Pangolin (Status: Alpha)

A Rust-Based, Multi-Tenant, Iceberg-Compatible Lakehouse Catalog

Pangolin is a high-performance catalog designed for modern lakehouse architectures. It supports Git-style branching, multi-tenancy, federated catalogs, and tracks any lakehouse asset type.

Why Pangolin?

A pangolin is a strong metaphor for a data lakehouse catalog because its defining traits align closely with the core responsibilities of a catalog.

First, a pangolin is covered in layered scales. Each scale is distinct but part of a coherent whole.

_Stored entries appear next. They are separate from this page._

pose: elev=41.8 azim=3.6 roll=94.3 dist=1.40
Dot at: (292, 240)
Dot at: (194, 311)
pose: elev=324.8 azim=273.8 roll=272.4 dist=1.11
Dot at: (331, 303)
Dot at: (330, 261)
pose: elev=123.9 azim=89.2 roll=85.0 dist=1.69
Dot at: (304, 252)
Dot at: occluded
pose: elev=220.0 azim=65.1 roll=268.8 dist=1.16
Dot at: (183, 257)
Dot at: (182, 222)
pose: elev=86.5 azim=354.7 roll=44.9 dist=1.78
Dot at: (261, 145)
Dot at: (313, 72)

A lakehouse catalog works the same way. It organizes many independent assets—tables, views, files, models, and metadata—into a single, structured system. Each asset has its own schema, properties, and lineage, yet all are discoverable through one catalog.

Second, pangolins are defensive by design. They protect what matters by curling into a secure form. A catalog plays a similar role in governance. It enforces access controls, tracks ownership, and provides guardrails around sensitive data. Rather than blocking access outright, it enables safe and intentional use.

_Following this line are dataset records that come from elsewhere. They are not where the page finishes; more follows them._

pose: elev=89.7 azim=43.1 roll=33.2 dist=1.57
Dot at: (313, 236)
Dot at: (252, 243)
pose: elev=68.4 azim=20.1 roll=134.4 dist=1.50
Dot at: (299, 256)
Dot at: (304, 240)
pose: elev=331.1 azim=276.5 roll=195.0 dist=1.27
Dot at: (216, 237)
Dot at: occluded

Third, pangolins are precise and deliberate. They move carefully and use strong claws to uncover food hidden beneath the surface. A lakehouse catalog does the same for data. It helps users uncover datasets buried across object storage, warehouses, and streams, exposing meaning through metadata, classification, and search.

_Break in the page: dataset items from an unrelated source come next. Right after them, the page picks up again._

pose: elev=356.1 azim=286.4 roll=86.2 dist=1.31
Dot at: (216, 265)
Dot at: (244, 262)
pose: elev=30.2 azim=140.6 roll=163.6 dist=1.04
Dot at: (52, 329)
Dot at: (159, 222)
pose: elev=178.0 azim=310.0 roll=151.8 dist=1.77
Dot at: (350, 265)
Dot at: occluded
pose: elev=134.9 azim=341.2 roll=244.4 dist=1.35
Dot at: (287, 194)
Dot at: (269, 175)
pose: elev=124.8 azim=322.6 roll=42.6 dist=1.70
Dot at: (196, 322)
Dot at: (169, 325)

Finally, pangolins are rare and specialized. They exist for a specific purpose and excel at it. A data lakehouse catalog is not a generic system. It is a purpose-built layer focused on clarity, trust, and navigation across complex data environments.

🚀 Quick Start

Prerequisites

Rust 1.92+
Docker (optional, for MinIO)

Running Locally

cd pangolin
cargo run --bin pangolin_api

API Usage

See Quick Start Guide for detailed setup and example curl commands.

✨ Key Features

Multi-Tenancy: Full tenant isolation with dedicated namespaces and warehouses.
Iceberg REST Catalog: 100% compliant with Apache Iceberg REST spec.
Git-like Branching: Branch, tag, and merge catalogs for safe experimentation.
3-Way Merging: Intelligent conflict detection with manual and automatic resolution strategies.
Federated Catalogs: Connect to external Iceberg catalogs as a transparent proxy.
Service Users: API key authentication for CI/CD, ETL, and automated pipelines.
Advanced Audit Logging: Comprehensive tracking of 40+ actions across 19 resource types.
Multi-Cloud Storage: Native support for AWS S3, Azure Blob, and Google Cloud Storage.
Credential Vending: Securely vends AWS STS, Azure SAS, and GCP downscoped credentials.
Multiple Backends: Metadata persistence via PostgreSQL, MongoDB, SQLite, or In-Memory.
Management UI: Modern SvelteKit-based interface for Admins and Data Explorers.

📚 Documentation Index

🏁 1. Getting Started

Quickest path from zero to a running lakehouse.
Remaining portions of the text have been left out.